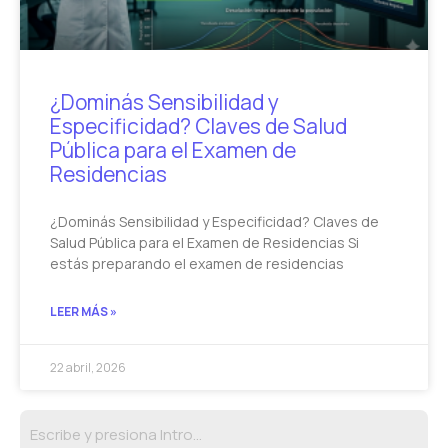
¿Dominás Sensibilidad y
Especificidad? Claves de Salud
Pública para el Examen de
Residencias
¿Dominás Sensibilidad y Especificidad? Claves de
Salud Pública para el Examen de Residencias Si
estás preparando el examen de residencias
LEER MÁS »
22 abril, 2026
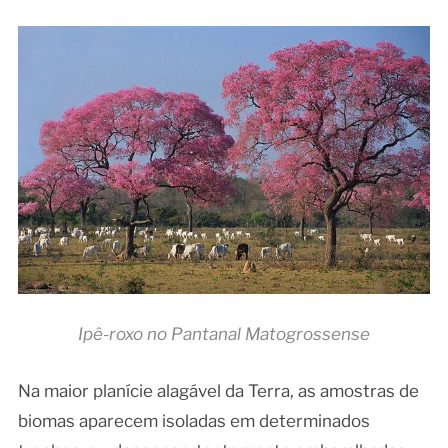
Ipê-roxo no Pantanal Matogrossense
Na maior planície alagável da Terra, as amostras de
biomas aparecem isoladas em determinados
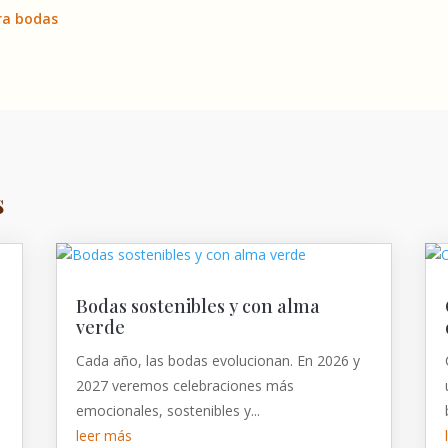
ra bodas
s
Bodas sostenibles y con alma
verde
Cada año, las bodas evolucionan. En 2026 y
2027 veremos celebraciones más
emocionales, sostenibles y...
leer más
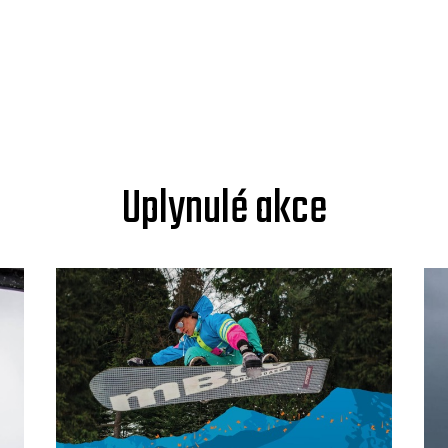
Uplynulé akce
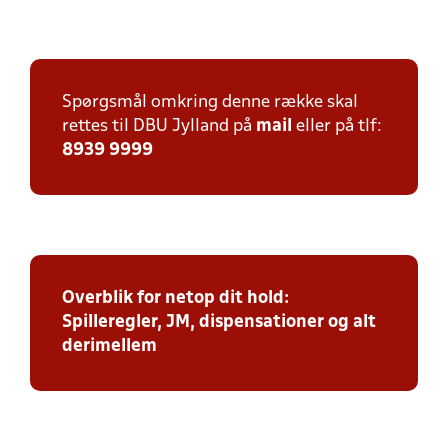
Spørgsmål omkring denne række skal
rettes til DBU Jylland på
mail
eller på tlf:
8939 9999
Overblik for netop dit hold:
Spilleregler, JM, dispensationer og alt
derimellem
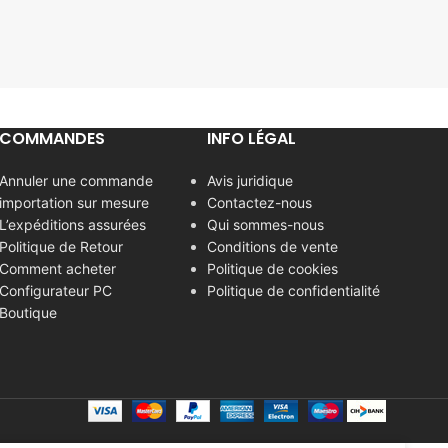
COMMANDES
INFO LÉGAL
Annuler une commande
Avis juridique
importation sur mesure
Contactez-nous
L’expéditions assurées
Qui sommes-nous
Politique de Retour
Conditions de vente
Comment acheter
Politique de cookies
Configurateur PC
Politique de confidentialité
Boutique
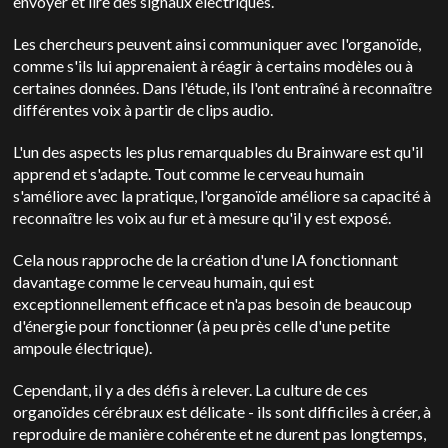
envoyer et lire des signaux électriques.
Les chercheurs peuvent ainsi communiquer avec l'organoïde,
comme s'ils lui apprenaient à réagir à certains modèles ou à
certaines données. Dans l'étude, ils l'ont entraîné à reconnaître
différentes voix à partir de clips audio.
L'un des aspects les plus remarquables du Brainware est qu'il
apprend et s'adapte. Tout comme le cerveau humain
s'améliore avec la pratique, l'organoïde améliore sa capacité à
reconnaître les voix au fur et à mesure qu'il y est exposé.
Cela nous rapproche de la création d'une IA fonctionnant
davantage comme le cerveau humain, qui est
exceptionnellement efficace et n'a pas besoin de beaucoup
d'énergie pour fonctionner (à peu près celle d'une petite
ampoule électrique).
Cependant, il y a des défis à relever. La culture de ces
organoïdes cérébraux est délicate - ils sont difficiles à créer, à
reproduire de manière cohérente et ne durent pas longtemps,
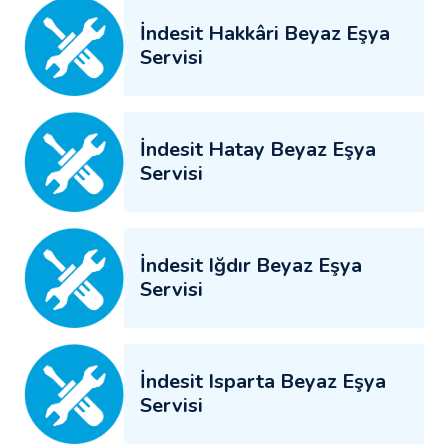
İndesit Hakkâri Beyaz Eşya
Servisi
İndesit Hatay Beyaz Eşya
Servisi
İndesit Iğdır Beyaz Eşya
Servisi
İndesit Isparta Beyaz Eşya
Servisi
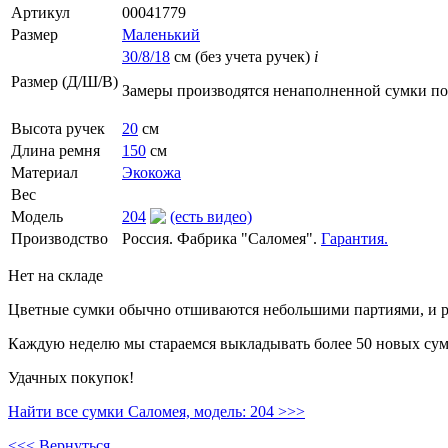
Артикул
00041779
Размер
Маленький
30/8/18
см (без учета ручек)
i
Размер (Д/Ш/В)
Замеры производятся ненаполненной сумки п
Высота ручек
20
см
Длина ремня
150
см
Материал
Экокожа
Вес
Модель
204
(есть видео)
Производство
Россия. Фабрика "Саломея".
Гарантия.
Нет на складе
Цветные сумки обычно отшиваются небольшими партиями, и ре
Каждую неделю мы стараемся выкладывать более 50 новых сумо
Удачных покупок!
Найти все сумки Саломея, модель: 204 >>>
<<< Вернуться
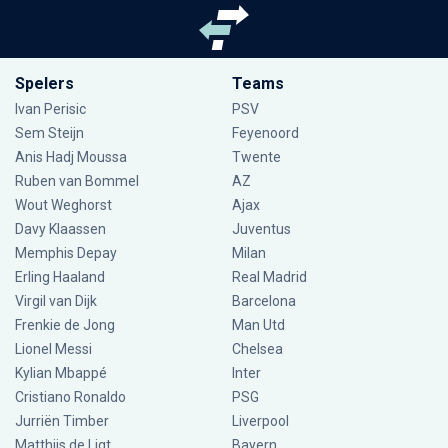
Spelers
Teams
Ivan Perisic
PSV
Sem Steijn
Feyenoord
Anis Hadj Moussa
Twente
Ruben van Bommel
AZ
Wout Weghorst
Ajax
Davy Klaassen
Juventus
Memphis Depay
Milan
Erling Haaland
Real Madrid
Virgil van Dijk
Barcelona
Frenkie de Jong
Man Utd
Lionel Messi
Chelsea
Kylian Mbappé
Inter
Cristiano Ronaldo
PSG
Jurriën Timber
Liverpool
Matthijs de Ligt
Bayern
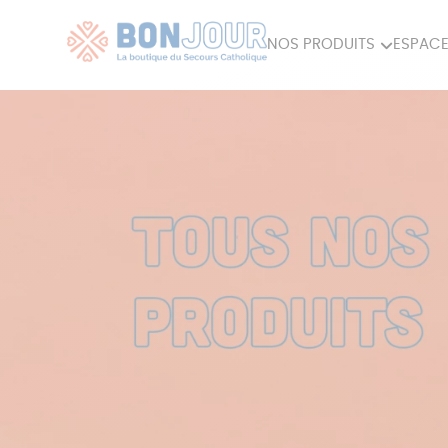
NOS PRODUITS
ESPACE
80ÈME
ACCES
MAISON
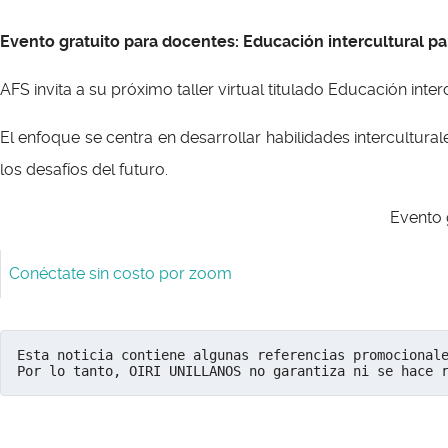
Evento gratuito para docentes: Educación intercultural pa
AFS invita a su próximo taller virtual titulado Educación int
El enfoque se centra en desarrollar habilidades intercultura
los desafíos del futuro.
Evento g
Conéctate sin costo por zoom
Esta noticia contiene algunas referencias promocional
Por lo tanto, OIRI UNILLANOS no garantiza ni se hace 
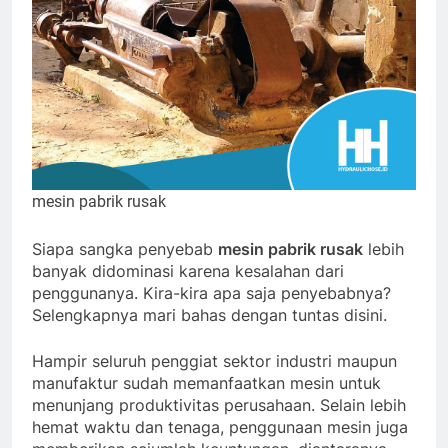
mesin pabrik rusak
Siapa sangka penyebab
mesin pabrik rusak
lebih
banyak didominasi karena kesalahan dari
penggunanya. Kira-kira apa saja penyebabnya?
Selengkapnya mari bahas dengan tuntas disini.
Hampir seluruh penggiat sektor industri maupun
manufaktur sudah memanfaatkan mesin untuk
menunjang produktivitas perusahaan. Selain lebih
hemat waktu dan tenaga, penggunaan mesin juga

▶ _WHAT THE TASK ASKS_: Your copy of the material above should be exact and free of pictures.

▶ _RESPONSE BELOW_:
¿Dominás Sensibilidad y
Especificidad? Claves de Salud
Pública para el Examen de
Residencias
¿Dominás Sensibilidad y Especificidad? Claves de
Salud Pública para el Examen de Residencias Si
estás preparando el examen de residencias
LEER MÁS »
22 abril, 2026
Ipê-roxo no Pantanal Matogrossense
Na maior planície alagável da Terra, as amostras de
biomas aparecem isoladas em determinados
ra bodas
s
Bodas sostenibles y con alma
verde
Cada año, las bodas evolucionan. En 2026 y
2027 veremos celebraciones más
emocionales, sostenibles y...
leer más
Uplynulé akce
Spørgsmål omkring denne række skal
rettes til DBU Jylland på
mail
eller på tlf:
8939 9999
Overblik for netop dit hold:
Spilleregler, JM, dispensationer og alt
derimellem
COMMANDES
INFO LÉGAL
Annuler une commande
Avis juridique
importation sur mesure
Contactez-nous
L’expéditions assurées
Qui sommes-nous
Politique de Retour
Conditions de vente
Comment acheter
Politique de cookies
Configurateur PC
Politique de confidentialité
Boutique
envoyer et lire des signaux électriques.
Les chercheurs peuvent ainsi communiquer avec l'organoïde,
comme s'ils lui apprenaient à réagir à certains modèles ou à
certaines données. Dans l'étude, ils l'ont entraîné à reconnaître
différentes voix à partir de clips audio.
L'un des aspects les plus remarquables du Brainware est qu'il
apprend et s'adapte. Tout comme le cerveau humain
s'améliore avec la pratique, l'organoïde améliore sa capacité à
reconnaître les voix au fur et à mesure qu'il y est exposé.
Cela nous rapproche de la création d'une IA fonctionnant
davantage comme le cerveau humain, qui est
exceptionnellement efficace et n'a pas besoin de beaucoup
d'énergie pour fonctionner (à peu près celle d'une petite
ampoule électrique).
Cependant, il y a des défis à relever. La culture de ces
organoïdes cérébraux est délicate - ils sont difficiles à créer, à
reproduire de manière cohérente et ne durent pas longtemps,
İndesit Hakkâri Beyaz Eşya
Servisi
İndesit Hatay Beyaz Eşya
Servisi
İndesit Iğdır Beyaz Eşya
Servisi
İndesit Isparta Beyaz Eşya
Servisi
Артикул
00041779
Размер
Маленький
30/8/18
см (без учета ручек)
i
Размер (Д/Ш/В)
Замеры производятся ненаполненной сумки п
Высота ручек
20
см
Длина ремня
150
см
Материал
Экокожа
Вес
Модель
204
(есть видео)
Производство
Россия. Фабрика "Саломея".
Гарантия.
Нет на складе
Цветные сумки обычно отшиваются небольшими партиями, и ре
Каждую неделю мы стараемся выкладывать более 50 новых сумо
Удачных покупок!
Найти все сумки Саломея, модель: 204 >>>
<<< Вернуться
Spelers
Teams
Ivan Perisic
PSV
Sem Steijn
Feyenoord
Anis Hadj Moussa
Twente
Ruben van Bommel
AZ
Wout Weghorst
Ajax
Davy Klaassen
Juventus
Memphis Depay
Milan
Erling Haaland
Real Madrid
Virgil van Dijk
Barcelona
Frenkie de Jong
Man Utd
Lionel Messi
Chelsea
Kylian Mbappé
Inter
Cristiano Ronaldo
PSG
Jurriën Timber
Liverpool
Matthijs de Ligt
Bayern
NOS PRODUITS
ESPACE
80ÈME
ACCES
MAISON
Evento gratuito para docentes: Educación intercultural pa
AFS invita a su próximo taller virtual titulado Educación int
El enfoque se centra en desarrollar habilidades intercultura
los desafíos del futuro.
Evento g
Conéctate sin costo por zoom
Esta noticia contiene algunas referencias promocional
Por lo tanto, OIRI UNILLANOS no garantiza ni se hace 
mesin pabrik rusak
Siapa sangka penyebab
mesin pabrik rusak
lebih
banyak didominasi karena kesalahan dari
penggunanya. Kira-kira apa saja penyebabnya?
Selengkapnya mari bahas dengan tuntas disini.
Hampir seluruh penggiat sektor industri maupun
manufaktur sudah memanfaatkan mesin untuk
menunjang produktivitas perusahaan. Selain lebih
hemat waktu dan tenaga, penggunaan mesin juga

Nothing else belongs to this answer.